WAR, by Bob Woodward
It’s not listed among the enumerated powers of the American presidency, but one of the modern expectations of the office is that Bob Woodward will write at least one book about your administration. Over the past 30 years Bill Clinton and Barack Obama have earned two apiece, while the presidencies of George W. Bush and Donald J. Trump each fill out a trilogy.
As senator and vice president, Joe Biden was a supporting player in many of those books and the full-fledged co-star of “Peril,” the last Trump volume, which Woodward wrote with Robert Costa and which covered the 2020 election and the Jan. 6 riot at the Capitol. Now, with “War,” Biden has a chronicle of his own. It’s a strange, self-divided book — more admiring of its subject than most of its predecessors and less confident in its own narrative, busy with incident and yet weirdly detached from the chaos of the world as we know it.
The presidency, a famously lonely office, is in Woodward’s presentation anything but solitary. Surrounding the commander in chief in each book are cabinet officers, aides and advisers. Some of them are Woodward’s sources, though he doesn’t say which. His method, explained in a note at the end of “War,” is to conduct his interviews “under the journalist ground rule of ‘deep background,’” meaning “that all the information could be used but I would not say who provided it.”
“At the center of good governance,” Woodward writes, is “teamwork,” and the reader spends a fair amount of time with members of Biden’s national security team, including Lloyd Austin and Antony Blinken, the secretaries of defense and state; Jake Sullivan, the national security adviser and Vice President Kamala Harris.

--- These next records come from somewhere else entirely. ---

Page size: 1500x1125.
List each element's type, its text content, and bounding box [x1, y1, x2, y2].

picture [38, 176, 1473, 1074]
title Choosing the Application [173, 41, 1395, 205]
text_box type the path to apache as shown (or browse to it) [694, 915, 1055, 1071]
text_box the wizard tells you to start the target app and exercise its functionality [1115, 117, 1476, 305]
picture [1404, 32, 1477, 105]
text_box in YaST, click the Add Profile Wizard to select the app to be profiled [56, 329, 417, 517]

They and their colleagues and underlings give the narrative a bustling, procedural efficiency. Woodward limns them in barbershop prose: “Biden’s chief of staff, Ron Klain, 59, with dark brown hair and a friendly, high-charging demeanor”; Blinken, “5-foot-10 with a neat wave of once brown, now gray, hair.” If this were a movie, these people would be played by solid second-tier character actors.
Mostly, though, Biden shares the stage with other heads of state. Their hairstyles are a matter of public record. The tonsorially distinguished Boris Johnson, for example, is described simply as “a member of the British Conservative Party and a product of prestigious Eton and Oxford.” “Prestigious” in that sentence is a nugget of pure Woodwardian gold.